The goal of this longitudinal study was to evaluate important facets of
social competence among ST and BT over time and to identify predictors
of peer relationships. We hypothesized that (a) BT will have worse SIP
and social skills over time compared to ST and that (b) worse SIP and
social skills would predict worse peer relationship quality.
METHODS:
Participants :
Participants were youth ages 7-14 who had completed tumor-directed
treatment for either a non-central nervous system (CNS) solid tumor
(n=34) or brain tumor (n=51) within the six months prior to enrollment.

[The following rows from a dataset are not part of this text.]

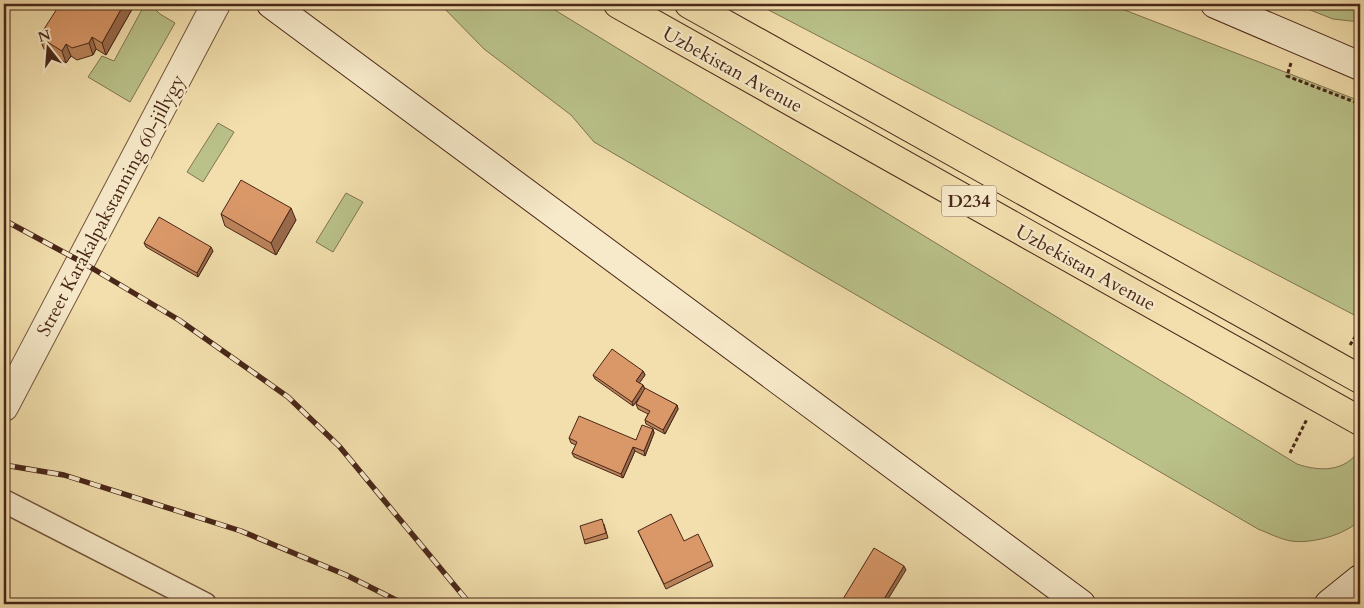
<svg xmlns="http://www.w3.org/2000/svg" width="1364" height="608" font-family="Cardo,serif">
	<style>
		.green { fill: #bac28a; stroke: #827452 }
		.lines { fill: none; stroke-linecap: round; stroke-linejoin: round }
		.minor-casing { stroke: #73553e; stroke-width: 25 }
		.tertiary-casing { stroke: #73553e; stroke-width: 30 }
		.secondary-casing { stroke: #492719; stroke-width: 30 }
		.primary-casing { stroke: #492719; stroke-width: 30 }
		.path { stroke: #492719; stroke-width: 3; stroke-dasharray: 4 2.5; stroke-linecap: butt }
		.minor { stroke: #f7eaca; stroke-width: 22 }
		.tertiary { stroke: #f7eaca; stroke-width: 28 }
		.secondary { stroke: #f7eaca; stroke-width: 28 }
		.primary { stroke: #f2dfad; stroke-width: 28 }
		.rail-casing { stroke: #492719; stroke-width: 5.5 }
		.rail { stroke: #f7eaca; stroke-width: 4; stroke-dasharray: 11; stroke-linecap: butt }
		.wall { fill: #bb835a; stroke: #492719 }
		.shaded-wall { fill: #996a4a; stroke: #492719 }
		.building { fill: #da9869; stroke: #492719 }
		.labels { text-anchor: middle; stroke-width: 4.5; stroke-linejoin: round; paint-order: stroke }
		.shield { fill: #f7eaca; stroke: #7d624e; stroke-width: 1 }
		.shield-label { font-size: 18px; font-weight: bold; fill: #492719 }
		.street-label { font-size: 19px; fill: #492719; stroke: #f7eaca }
	</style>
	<rect width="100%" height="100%" fill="#f2dfad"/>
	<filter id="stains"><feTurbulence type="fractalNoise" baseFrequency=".004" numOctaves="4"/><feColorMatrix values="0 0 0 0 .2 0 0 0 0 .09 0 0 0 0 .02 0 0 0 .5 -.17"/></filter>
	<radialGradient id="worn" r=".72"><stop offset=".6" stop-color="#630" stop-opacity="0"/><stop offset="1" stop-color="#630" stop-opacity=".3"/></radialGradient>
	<!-- green -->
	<g class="green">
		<path d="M145 4H150L160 14 175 23 130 102 88 77 102 56 114 61Z"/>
		<path d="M440 4H545L1297 464C1320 472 1346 472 1360 449V520C1345 535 1312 544 1291 541 1280 539 1268 533 1258 529L594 142 571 115 484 49Z"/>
		<path d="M757 4H1109L1360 101V318Z"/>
		<path d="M1295 4H1360V22L1333 19Z"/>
		<path d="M218 123 234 132 203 182 187 172Z"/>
		<path d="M346 193 363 202 333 252 316 242Z"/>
	</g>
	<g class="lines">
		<!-- minor casing -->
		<g class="minor-casing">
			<path id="minor" d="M4 501 205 604"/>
		</g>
		<!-- tertiary casing -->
		<g class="tertiary-casing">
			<path id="tertiary" d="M4 407 216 4"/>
		</g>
		<!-- secondary casing -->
		<g class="secondary-casing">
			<g id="secondary">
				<path d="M271 4 1081 604"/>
				<path d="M1215 4 1360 66"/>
				<path d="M1329 604 1360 579"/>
			</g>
		</g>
		<!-- primary casing -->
		<g class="primary-casing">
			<g id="primary">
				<path d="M618 4 1360 421"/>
				<path d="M689 4 1360 379"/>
			</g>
		</g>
		<!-- path -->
		<g class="path">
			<path d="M1291 63 1287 76 1360 104"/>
			<path d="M1350 345 1360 329"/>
			<path d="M1290 453 1307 419"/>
		</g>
		<!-- minor -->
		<use href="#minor" class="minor"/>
		<!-- tertiary -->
		<use href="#tertiary" class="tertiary"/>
		<!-- secondary -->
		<use href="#secondary" class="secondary"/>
		<!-- primary -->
		<use href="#primary" class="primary"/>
		<!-- rail casing -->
		<g class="rail-casing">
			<g id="rail">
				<path d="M4 220 80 261 179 320 288 397 339 446 470 604"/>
				<path d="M4 465 64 475 241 531 346 575 404 604"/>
			</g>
		</g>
		<!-- rail -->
		<use href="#rail" class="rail"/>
	</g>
	<!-- wall -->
	<g class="wall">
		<path d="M135 4 106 55 96 49 93 55 77 60 71 56 66 63 44 49 39 37Z"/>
		<path d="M221 214 296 220 276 255 225 226Z"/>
		<path d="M144 243 213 251 198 277 146 247Z"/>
		<path d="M643 371 645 375 639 383 643 385 645 389 677 405 678 409 665 434 646 424 645 420 648 414 638 409 636 404 642 393 633 406 595 379 593 375Z"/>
		<path d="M653 429 654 433 645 456 635 451 623 478 574 457 572 453 576 445 571 443 569 438 636 440Z"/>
		<path d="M604 524 608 538 585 544 584 540Z"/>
		<path d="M638 531 684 541 711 561 713 566 666 589Z"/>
	</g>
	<!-- shaded-wall -->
	<g class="shaded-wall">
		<path d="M124 4H135L106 55 102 43Z"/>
		<path d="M92 37 96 49 93 55 89 43Z"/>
		<path d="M66 44 71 56 66 63 62 51Z"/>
		<path d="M291 208 296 220 276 255 271 243Z"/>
		<path d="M211 247 213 251 198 277 197 273Z"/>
		<path d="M643 371 645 375 638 385 636 381Z"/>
		<path d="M643 385 645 390 633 406 632 402Z"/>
		<path d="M677 405 678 409 665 434 663 430Z"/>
		<path d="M653 429 654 433 645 456 644 451Z"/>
		<path d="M633 447 635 451 623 478 621 474Z"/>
		<path d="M904 566 906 570 885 604H881Z"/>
	</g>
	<!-- building -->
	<g class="building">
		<path d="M60 4H124L102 43 92 37 89 43 72 48 66 44 62 51 39 37Z"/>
		<path d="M241 180 291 208 271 243 221 214Z"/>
		<path d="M159 217 211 247 197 273 144 243Z"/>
		<path d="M612 349 643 371 636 381 643 385 632 402 593 375Z"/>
		<path d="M645 388 677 405 663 430 645 420 650 411 636 404Z"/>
		<path d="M579 416 636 440 642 425 653 429 644 451 633 447 621 474 572 453 577 442 569 438Z"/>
		<path d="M671 514 684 541 698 534 711 561 664 584 638 531Z"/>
		<path d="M602 519 606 533 584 540 580 526Z"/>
		<path d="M874 548 904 566 881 604H840Z"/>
	</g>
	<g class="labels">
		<!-- shield labels -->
		<rect class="shield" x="941.5" y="185.5" width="55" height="31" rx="4"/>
		<g class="shield-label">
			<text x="969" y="207">D234</text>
		</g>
		<!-- street labels -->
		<g class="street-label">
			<text transform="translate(733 69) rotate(29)" y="7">Uzbekistan Avenue</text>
			<text transform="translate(110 205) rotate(-62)" y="7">Street Karakalpakstanning 60-jillygy</text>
			<text transform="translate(1086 267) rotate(29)" y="7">Uzbekistan Avenue</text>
		</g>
	</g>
	<!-- margin -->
	<rect width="1364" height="608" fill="none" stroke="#f2dfad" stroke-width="20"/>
	<rect x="5" y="5" width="1354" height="598" fill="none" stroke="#492719" stroke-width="2.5"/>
	<rect x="10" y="10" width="1344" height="588" fill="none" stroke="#492719"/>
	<!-- north arrow -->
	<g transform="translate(48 48) rotate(343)" stroke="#f7eaca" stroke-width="4" paint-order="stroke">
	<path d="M0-4L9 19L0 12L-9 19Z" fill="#492719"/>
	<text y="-8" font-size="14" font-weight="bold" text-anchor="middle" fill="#492719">N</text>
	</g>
	<rect width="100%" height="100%" filter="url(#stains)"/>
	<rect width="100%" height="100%" fill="url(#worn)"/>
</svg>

Survivors of pediatric non-CNS solid tumors (ST) were chosen as the
comparison group because they undergo similar treatments and comparable
changes to their daily life during treatment, yet treatment does not
directly affect the brain and they do not tend to show difficulties with
SIP in survivorship. Exclusion criteria included: (1) a multi-systemic
genetic condition affecting cognitive functioning (e.g.,
Neurofibromatosis Type 1, Trisomy 21); or (2) a cognitive or
developmental delay prior to tumor diagnosis. Survivors of non-CNS solid
tumors who completed treatments affecting the CNS (e.g., total body
irradiation) were excluded as well. Caregiver inclusion criteria
consisted of living with the participant at least 50% of the time,
being fluent in English, and having actively participated in the
participants’ cancer treatment.
127 families were approached for this study (n = 72 BT, n = 55 ST) and
83 (65.3%, n = 49 BT, n = 34 ST) agreed to participate. Reasons for
declining participation included lack of interest (n=22), being too busy
to participate (n=7), and passive refusal (n=15). Two BT were unable to
complete study procedures upon enrollment due to language barriers
resulting in a total sample of 81. There were no differences in
demographic or medical characteristics between consenting and
non-consenting individuals.
Procedures :
The current data are from a longitudinal study of social competence in
survivors of pediatric brain and non-CNS solid tumors conducted at a
large, urban pediatric medical center. All procedures were reviewed and
approved by the Institutional Review Board and written informed consent
and child assent were obtained upon enrollment. Potentially eligible
patients were identified through cooperation with medical teams and
tumor registry records. All potential participants were contacted by
study staff via letter, phone, and/or during follow-up visits. This
paper encompasses data from the baseline study visits and the first
follow-up, which occurred approximately 12 months after the baseline
visit. Participants and their primary caregiver were asked to complete
questionnaires (see below) during study visits. Relevant information was
collected via chart review. Participants received a brief feedback
letter and a $20 gift card as compensation after each study visit.